Written By Attorneys:  Michael J. Kurtis and Melanie E. Bork 

Note: This article is an interpretation of current law and is offered for informational purposes only. This material is not legal advice and should not be construed or used as a substitute for the advice of an attorney.

On March 26, 2009, a federal court in New York compelled arbitration between an insolvent reinsurer's assignee and its retrocessionare. B.D. Cooke & Partners, Ltd. v Certain Underwriters at Lloyd's, London, No. 08 civ. 3435, 2009 WL 792826 (S.D.N.Y. Mar. 26, 2009).

Citizens Casualty Insurance Company ("Citizens") was declared insolvent and placed into liquidation by the New York Supreme Court in 1971 as a result of reinsuring asbestos exposure in the U.S. market. Citizens had, in turn, laid off some of the risk to retrocessionares, including Certain Underwriters at Lloyd's ("Underwriters"). While Citizens' assumed reinsurance treaties were terminated by the liquidation, the reinsurer remained liable for any injuries occurring prior to the liquidation but discovered later. As a result, Citizens' cedents were still submitting claims related to asbestos exposure well into the 1990's.

In order to close out the liquidation, the New York Superintendent of Insurance assigned Citizens' remaining claims against Underwriters to the plaintiff, B.D. Cooke, who represented Citizens' largest group of creditors. B.D. Cooke then filed an action in New York state court to collect amounts allegedly owed under a retrocessional excess of loss treaty between Citizens and Underwriters.

Underwriters removed the action to federal court and moved to compel arbitration. B.D. Cooke fought the removal arguing that the "Service of Suit" provisions in the retrocessional agreement operated as a waiver of Underwriters' right to remove the case to federal court for review of the arbitrability issues. The court rejected the argument, citing the strong federal policy that federal courts should decide issues of arbitrability under the New York Convention, which was applicable in light of Underwriters' status as a non-U.S. reinsurer.

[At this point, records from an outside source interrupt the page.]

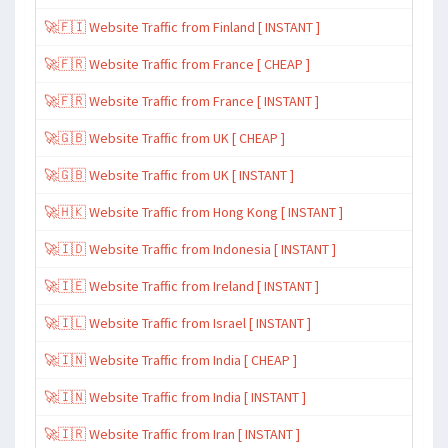
🚀🇫🇮 Website Traffic from Finland [ INSTANT ]
🚀🇫🇷 Website Traffic from France [ CHEAP ]
🚀🇫🇷 Website Traffic from France [ INSTANT ]
🚀🇬🇧 Website Traffic from UK [ CHEAP ]
🚀🇬🇧 Website Traffic from UK [ INSTANT ]
🚀🇭🇰 Website Traffic from Hong Kong [ INSTANT ]
🚀🇮🇩 Website Traffic from Indonesia [ INSTANT ]
🚀🇮🇪 Website Traffic from Ireland [ INSTANT ]
🚀🇮🇱 Website Traffic from Israel [ INSTANT ]
🚀🇮🇳 Website Traffic from India [ CHEAP ]
🚀🇮🇳 Website Traffic from India [ INSTANT ]
🚀🇮🇷 Website Traffic from Iran [ INSTANT ]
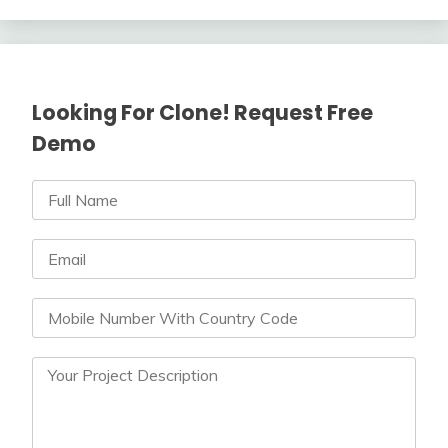
Looking For Clone! Request Free
Demo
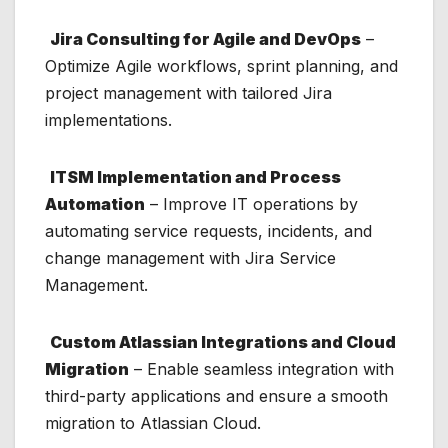
Jira Consulting for Agile and DevOps
–
Optimize Agile workflows, sprint planning, and
project management with tailored Jira
implementations.
ITSM Implementation and Process
Automation
– Improve IT operations by
automating service requests, incidents, and
change management with Jira Service
Management.
Custom Atlassian Integrations and Cloud
Migration
– Enable seamless integration with
third-party applications and ensure a smooth
migration to Atlassian Cloud.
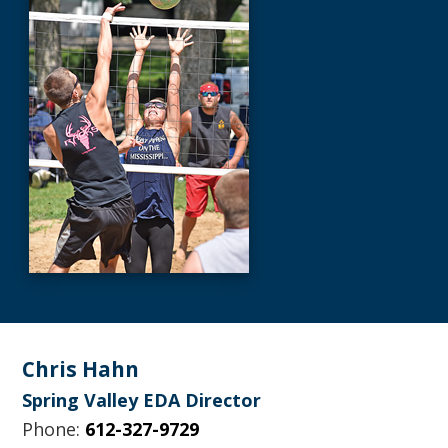
Footer
Chris Hahn
Spring Valley EDA Director
Phone:
612-327-9729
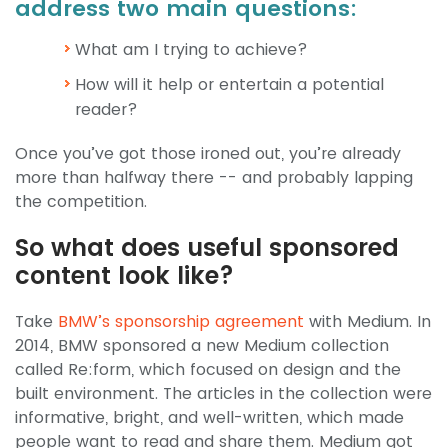
address two main questions:
What am I trying to achieve?
How will it help or entertain a potential
reader?
Once you’ve got those ironed out, you’re already
more than halfway there -- and probably lapping
the competition.
So what does useful sponsored
content look like?
Take
BMW’s sponsorship agreement
with Medium. In
2014, BMW sponsored a new Medium collection
called Re:form, which focused on design and the
built environment. The articles in the collection were
informative, bright, and well-written, which made
people want to read and share them. Medium got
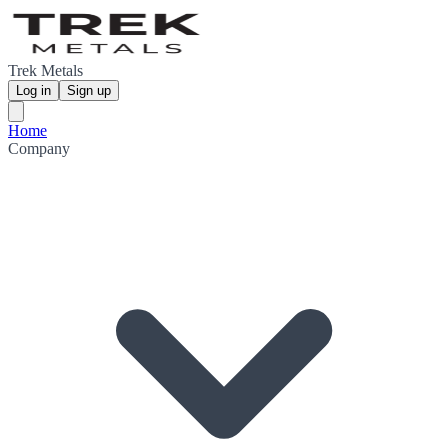
Trek Metals
Log in
Sign up
Home
Company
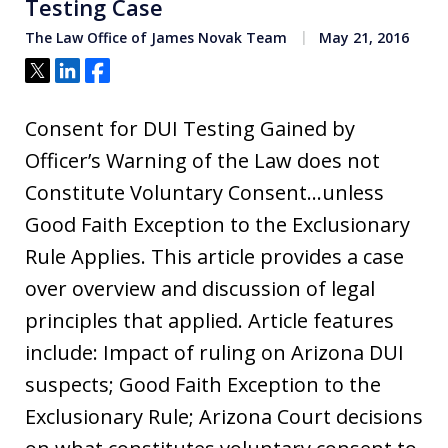
Testing Case
The Law Office of James Novak Team
May 21, 2016
Tweet
Share
Share
Consent for DUI Testing Gained by
Officer’s Warning of the Law does not
Constitute Voluntary Consent…unless
Good Faith Exception to the Exclusionary
Rule Applies. This article provides a case
over overview and discussion of legal
principles that applied. Article features
include: Impact of ruling on Arizona DUI
suspects; Good Faith Exception to the
Exclusionary Rule; Arizona Court decisions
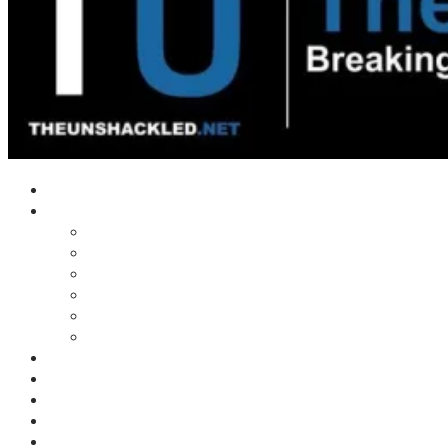
Home
Shows
Tim’s News Explosion
Wilms Front
Tiger Mountain
Trad Tasman Talk
Waves Archive
Uncuckables Archive
Substack
Membership
Donate
Blog
Unshackler Awards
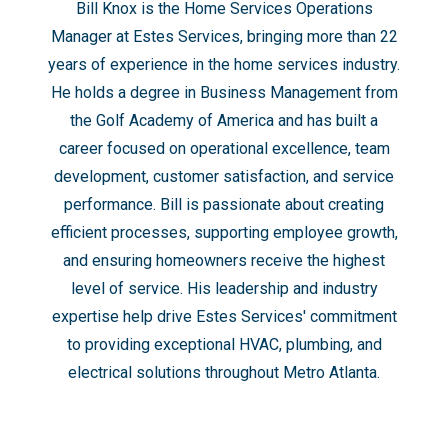
Bill Knox is the Home Services Operations
Manager at Estes Services⁠, bringing more than 22
years of experience in the home services industry.
He holds a degree in Business Management from
the Golf Academy of America and has built a
career focused on operational excellence, team
development, customer satisfaction, and service
performance. Bill is passionate about creating
efficient processes, supporting employee growth,
and ensuring homeowners receive the highest
level of service. His leadership and industry
expertise help drive Estes Services' commitment
to providing exceptional HVAC, plumbing, and
electrical solutions throughout Metro Atlanta.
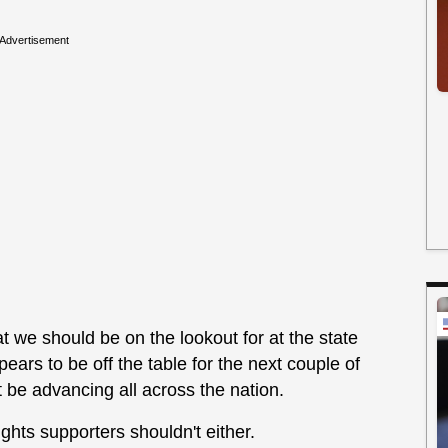
Advertisement
hat we should be on the lookout for at the state
ears to be off the table for the next couple of
 be advancing all across the nation.
ights supporters shouldn't either.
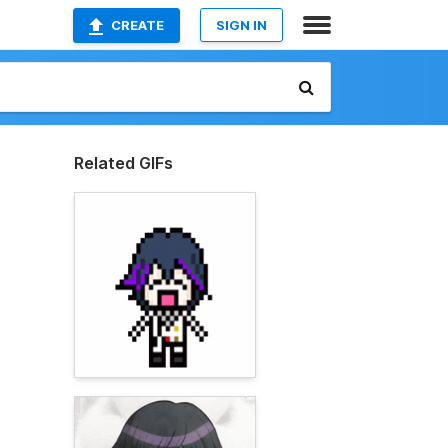
CREATE
SIGN IN
Related GIFs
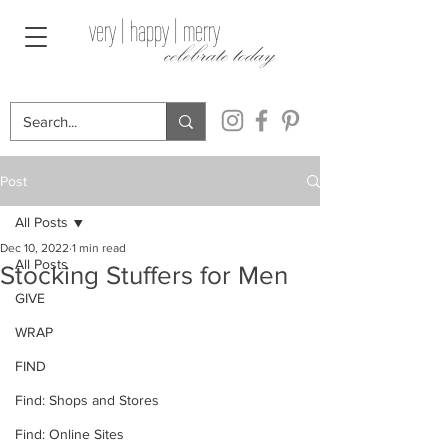
very | happy | merry
celebrate today
Post
All Posts
Dec 10, 2022
1 min read
All Posts
Stocking Stuffers for Men
GIVE
WRAP
FIND
Find: Shops and Stores
Find: Online Sites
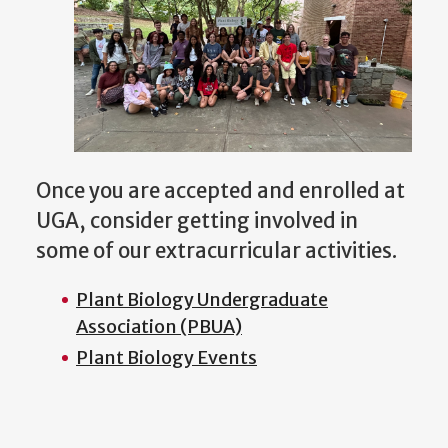
Once you are accepted and enrolled at
UGA, consider getting involved in
some of our extracurricular activities.
Plant Biology Undergraduate
Association (PBUA)
Plant Biology Events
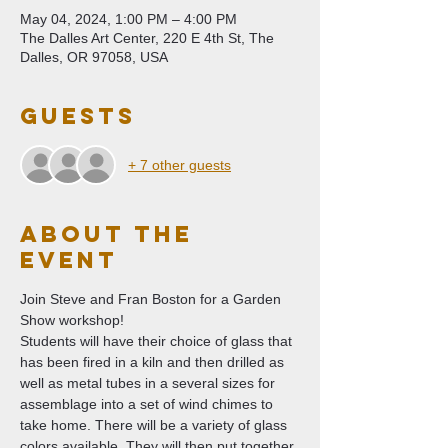
May 04, 2024, 1:00 PM – 4:00 PM
The Dalles Art Center, 220 E 4th St, The
Dalles, OR 97058, USA
Guests
+ 7 other guests
About The
Event
Join Steve and Fran Boston for a Garden 
Show workshop!
Students will have their choice of glass that 
has been fired in a kiln and then drilled as 
well as metal tubes in a several sizes for 
assemblage into a set of wind chimes to 
take home. There will be a variety of glass 
colors available. They will then put together 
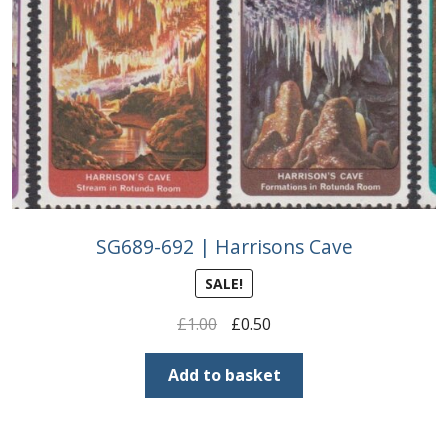
SG689-692 | Harrisons Cave
SALE!
Original
Current
£
1.00
£
0.50
price
price
was:
is:
Add to basket
£1.00.
£0.50.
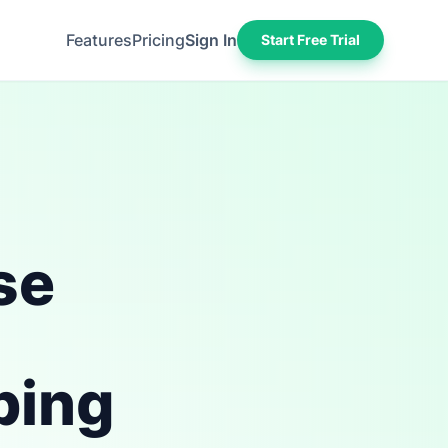
Features
Pricing
Sign In
Start Free Trial
se
ping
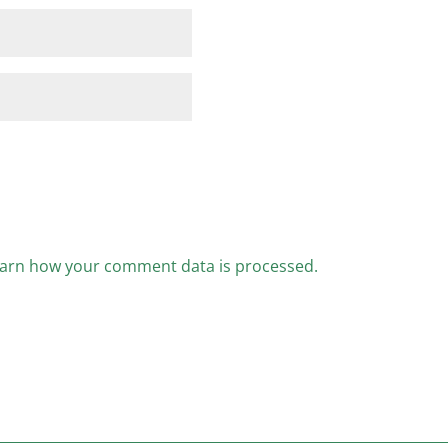
arn how your comment data is processed.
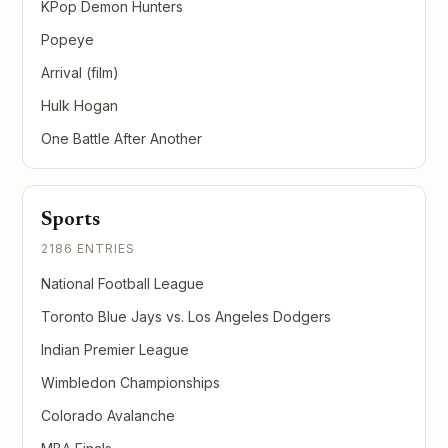
KPop Demon Hunters
Popeye
Arrival (film)
Hulk Hogan
One Battle After Another
Sports
2186 ENTRIES
National Football League
Toronto Blue Jays vs. Los Angeles Dodgers
Indian Premier League
Wimbledon Championships
Colorado Avalanche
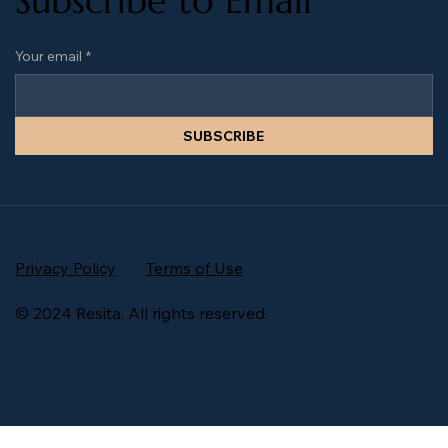
Subscribe to Email
Your email
*
SUBSCRIBE
Privacy Policy
Terms of Use
© 2024 Resita. All rights reserved.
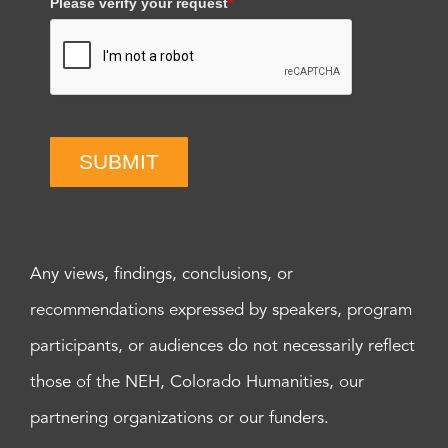
Please verify your request
*
SUBMIT
Any views, findings, conclusions, or
recommendations expressed by speakers, program
participants, or audiences do not necessarily reflect
those of the NEH, Colorado Humanities, our
partnering organizations or our funders.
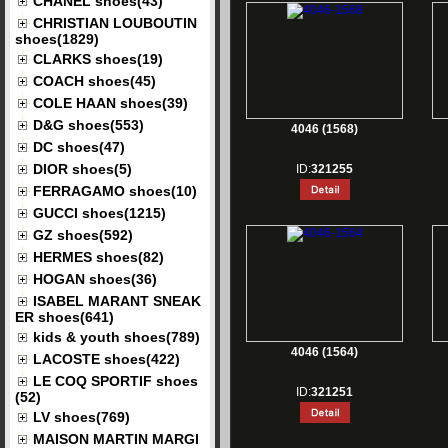
CHANEL shoes(43)
CHRISTIAN LOUBOUTIN
shoes(1829)
CLARKS shoes(19)
COACH shoes(45)
COLE HAAN shoes(39)
D&G shoes(553)
4046 (1568)
DC shoes(47)
DIOR shoes(5)
ID:
321255
FERRAGAMO shoes(10)
GUCCI shoes(1215)
GZ shoes(592)
HERMES shoes(82)
HOGAN shoes(36)
ISABEL MARANT SNEAK
ER shoes(641)
kids & youth shoes(789)
4046 (1564)
LACOSTE shoes(422)
LE COQ SPORTIF shoes
ID:
321251
(52)
LV shoes(769)
MAISON MARTIN MARGI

B.D. Cooke also argued that the dispute was not subject to arbitration for several reasons. First, B.D. Cooke claimed that the dispute concerned the scope of the assignment rather than the retrocessional treaty. In addition, B.D. Cooke asked the court to find it exempt from arbitration, arguing that the operation of the arbitration clause ceased upon entry of the liquidation order, or, in the alternative, that the Superintendent assigned his statutory exemption from arbitration to the plaintiff.

The Court succinctly rejected the first argument, noting that breach of the retrocessional treaty was the gravamen of the plaintiff's lawsuit, clearly implicating the treaty itself. The court likewise rejected the second argument, finding that because B.D. Cooke's claims accrued under the treaty, the treaty's arbitration clause continued to apply.

The court accepted the premise that the arbitration clause could not be enforced against the Superintendent, based on the state court's statutory mandate of exclusive jurisdiction over liquidations. But the court distinguished the role of the Superintendent, who stands as a fiduciary to protect the interest of policyholders and the public, from that of private parties. Based on its private party status, the court refused to interpret the assignment to grant B.D. Cooke the extraordinary right of exemption from arbitration when it was not acting in a fiduciary capacity. Accordingly, the court stayed all court proceedings and directed the parties to arbitration.

This is yet another opinion demonstrating the courts' preference for arbitration and willingness to enforce arbitration provisions even when the status of the underlying treaties has been altered by judicial action or operation of law.